**Instruction**
Every entry below is to be copied exactly, apart from any picture it holds.

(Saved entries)
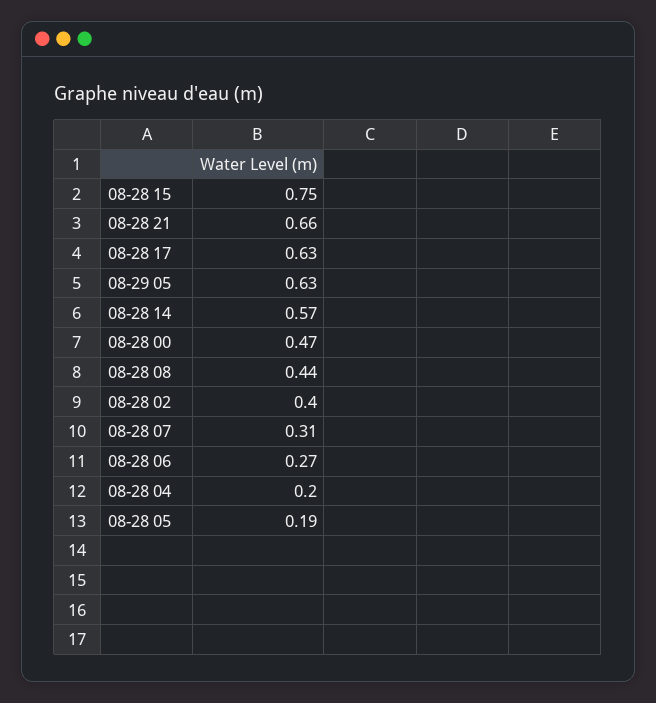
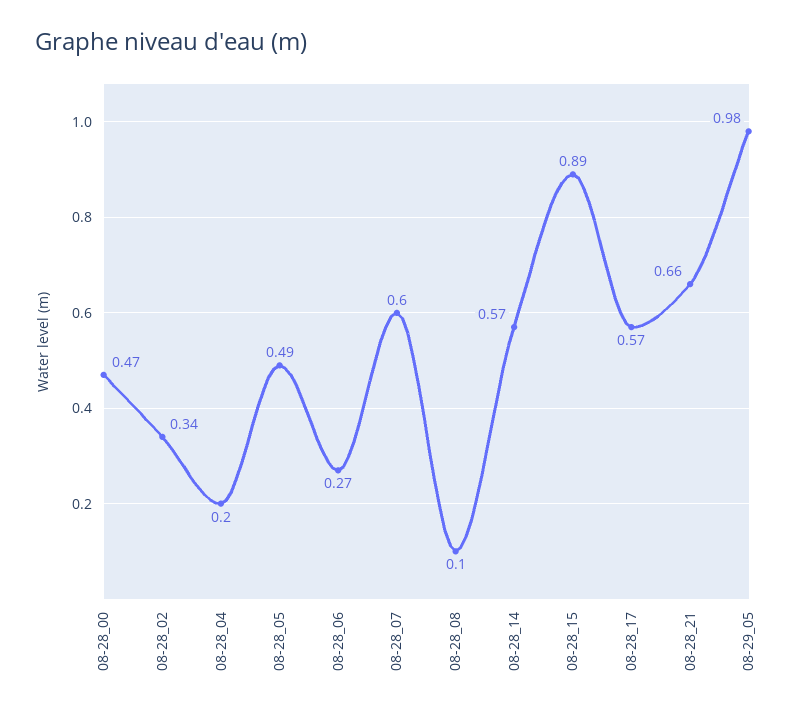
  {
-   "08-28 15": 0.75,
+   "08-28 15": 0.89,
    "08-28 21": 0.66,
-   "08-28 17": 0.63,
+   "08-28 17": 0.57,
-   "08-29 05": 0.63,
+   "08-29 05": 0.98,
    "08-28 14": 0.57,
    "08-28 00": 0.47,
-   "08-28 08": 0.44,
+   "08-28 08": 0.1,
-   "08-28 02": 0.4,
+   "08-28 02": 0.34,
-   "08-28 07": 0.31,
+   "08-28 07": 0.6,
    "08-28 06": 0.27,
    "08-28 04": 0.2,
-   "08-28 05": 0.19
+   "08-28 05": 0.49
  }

**Written solution**
  {
-   "08-28 15": 0.75,
+   "08-28 15": 0.89,
    "08-28 21": 0.66,
-   "08-28 17": 0.63,
+   "08-28 17": 0.57,
-   "08-29 05": 0.63,
+   "08-29 05": 0.98,
    "08-28 14": 0.57,
    "08-28 00": 0.47,
-   "08-28 08": 0.44,
+   "08-28 08": 0.1,
-   "08-28 02": 0.4,
+   "08-28 02": 0.34,
-   "08-28 07": 0.31,
+   "08-28 07": 0.6,
    "08-28 06": 0.27,
    "08-28 04": 0.2,
-   "08-28 05": 0.19
+   "08-28 05": 0.49
  }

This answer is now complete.